Una de las principales críticas estaba relacionada con los cruces de peatones, los cuales deberían haber eliminado los bordillos para garantizar un acceso seguro e igualitario para todos. Los bordillos bajos son esenciales para personas con discapacidades, usuarios de sillas de ruedas, personas con movilidad limitada, personas mayores, padres con cochecitos de bebé y cualquier persona que utilice ayudas para caminar. Sin ellos, los cruces se convierten en barreras físicas que aumentan el riesgo de caídas y accidentes y excluyen a los usuarios vulnerables de moverse de forma independiente.

Proporcionar bordillos reducidos es una medida simple y de bajo costo que promueve la inclusión, mejora la seguridad vial y ayuda a crear espacios públicos accesibles y amigables para toda la comunidad.

A la frustración se suma la falta de consultas significativas. Los residentes discapacitados y los grupos de defensa dicen que sus voces rara vez se incluyen en la etapa de planificación y, cuando se plantean inquietudes, con frecuencia se descartan como inconvenientes menores o inevitables. Sostienen que este enfoque reactivo refuerza una cultura en la que se espera que las personas con discapacidad se adapten a la ciudad, en lugar de que la ciudad se adapte a ellos.

La asociación Orihuela Sin Barreras se hace eco de estas preocupaciones, que ha denunciado en repetidas ocasiones lo que describe como una práctica “permanente” por parte de los servicios municipales de colocar vallas, señales de prohibido aparcar y otros materiales municipales directamente sobre las aceras. Según el grupo, tales obstrucciones restringen gravemente la accesibilidad y persisten a pesar de los repetidos llamamientos a los funcionarios municipales para que tengan mayor atención y empatía.
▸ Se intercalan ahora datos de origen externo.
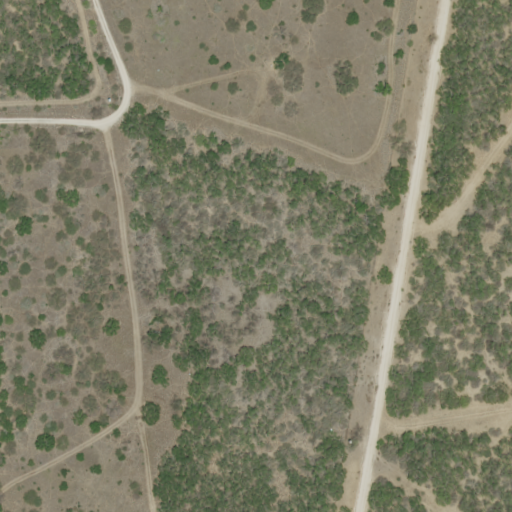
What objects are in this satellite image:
road: (103, 101)
road: (413, 214)
road: (370, 470)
La asociación advierte que el problema va más allá de las molestias y constituye un riesgo real para la seguridad. Los usuarios de sillas de ruedas y las personas que utilizan muletas a menudo se ven obligados a circular por las propias carreteras o por el mismo borde de la acera, con el peligro de resbalar en el tráfico, mientras que los residentes mayores y las personas con discapacidad visual se enfrentan a un mayor riesgo de tropezar y caer. Ante la continua inacción, Orihuela Sin Barreras ha instado al público a informar y fotografiar los problemas de accesibilidad para poder denunciarlos públicamente.

Entre sus quejas más recientes, el grupo destacó que el único espacio de estacionamiento designado para discapacitados en la Calle Loazes, una de las calles principales de la ciudad, fue bloqueado por contenedores de construcción, dejándolo efectivamente inutilizable.
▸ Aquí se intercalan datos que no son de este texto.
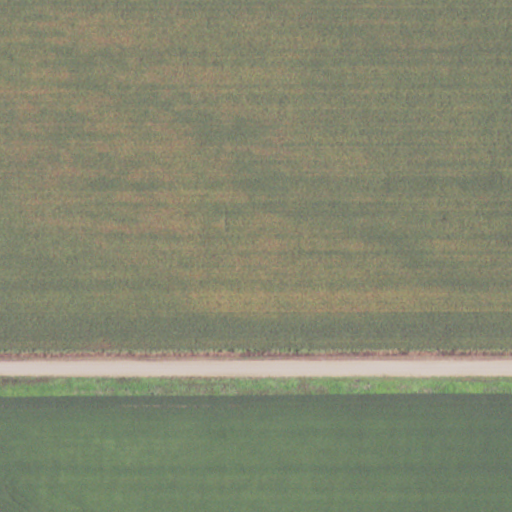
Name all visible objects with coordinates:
road: (255, 364)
A nivel de calle, estas deficiencias se traducen en pérdida de independencia, mayor riesgo y exclusión social. Los activistas insisten en que sin un cambio claro en las prioridades, uno que coloque la accesibilidad en el centro de la planificación urbana y la práctica municipal diaria, Orihuela seguirá siendo una ciudad llena de barreras para muchos de sus propios residentes, en lugar de un espacio que permita la participación igualitaria en la vida pública.